In der anschließenden Diskussion werden sich die Schüler*innen einig, dass nachhaltig und fair zu kaufen eine gute Möglichkeit ist, selbst etwas gegen Ausbeutung von Kindern, und auch von Erwachsenen, zu tun. Jesseca, Schülerin des Französischen Gymnasiums, gelingt es mühelos Kinderarbeit in den Zusammenhang mit Migration zu setzen und kennt viele Beispiele für Ausbeutung. Das Thema liegt ihr. Ihr globales Wissen, sagt sie auf Nachfrage, hat sie schon über ihre Eltern mitbekommen. „Meine Eltern haben schon immer internationale Nachrichten geschaut, und ich war schon als Kind darüber informiert, was in der Welt passiert. Das hilft auch dabei Kinderarbeit besser zu verstehen“,  erklärt die Schülerin.
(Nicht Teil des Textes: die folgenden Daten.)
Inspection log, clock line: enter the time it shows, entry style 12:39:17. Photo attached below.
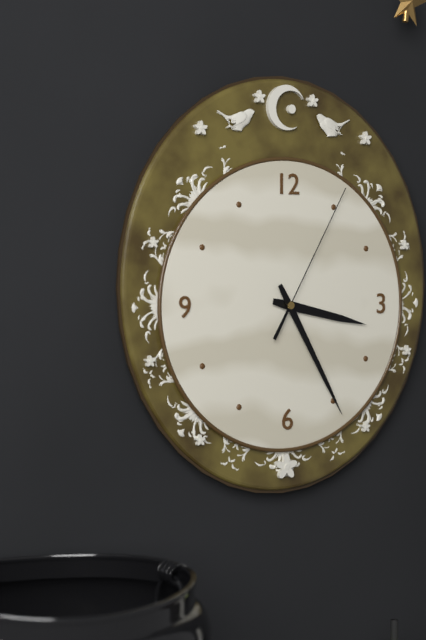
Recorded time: 3:25:05
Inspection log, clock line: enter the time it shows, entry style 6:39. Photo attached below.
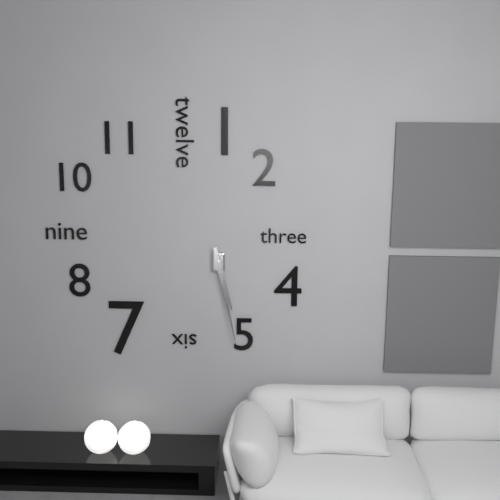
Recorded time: 5:28
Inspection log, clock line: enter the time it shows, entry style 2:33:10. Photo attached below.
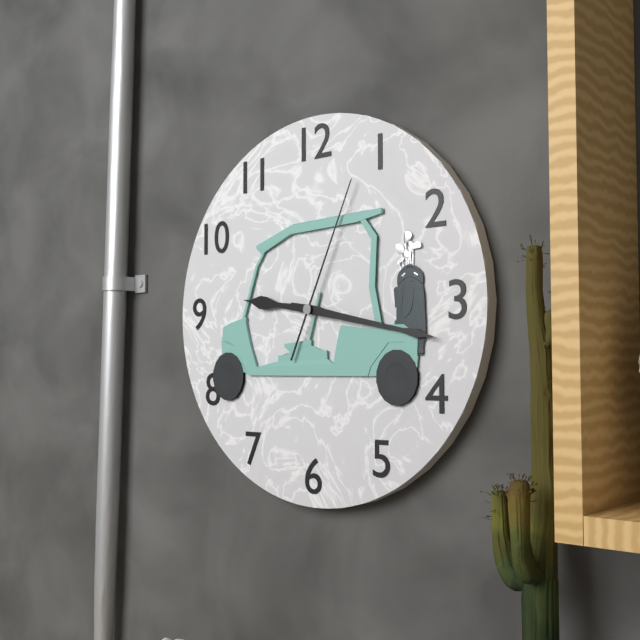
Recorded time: 9:17:04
In der abschließenden Diskussion berichtet Susanne aus den Projekten der GEW-Stiftung fair childhood und ihren Erfahrungen mit der Bekämpfung von Kinderarbeit vor Ort. Ob nicht Geburtenkontrolle ein geeignetes Mittel gegen Übervölkerung, und damit Armut und Kinderarbeit sei, möchten ein paar Schülerinnen wissen. Oder wenn Kinder kriegen an das Einkommen gekoppelt wäre? „Nein“, macht Susanne deutlich „denn wie würde es sich für euch anfühlen, wenn euch jemand sagt dass ihr nur ein Kind und eure Nachbarn drei haben dürfen, weil sie mehr verdienen?“ Der Gegenvorschlag stattdessen Familien sozialpolitisch zu unterstützen, den Bildungszugang zu verbessern und Frauenrechte zu stärken, stößt auf breite Zustimmung der Mädchen. Denn dort wo Mädchen und Frauen sich selbstbestimmt bilden können, sinkt die Geburtenrate, geht das Armutsrisiko zurück, und damit auch Kinderarbeit.
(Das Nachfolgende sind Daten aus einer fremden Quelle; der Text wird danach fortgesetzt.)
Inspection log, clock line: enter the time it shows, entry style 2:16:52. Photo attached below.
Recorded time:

Anhand vieler Beispiele macht die GEW-Referentin deutlich, dass Schulen bauen und Geld geben allein nicht reicht, sondern dass der Wunsch zur Veränderung von den Menschen aus Regionen mit Kinderarbeit selbst kommen muss. Die Schülerinnen wollen auch wissen, welche Schwierigkeiten es bei der Bekämpfung von Kinderarbeit gibt. Als eine der größten Herausforderungen steht der Spagat an vorderer Stelle, den jede Non-Profit-Organisation leisten muss: Angebote machen, unterstützen und helfen, und dabei den Staat als eigentlich verantwortlichen Akteur nicht aus seiner Pflicht zu entlassen oder gar zu ersetzen.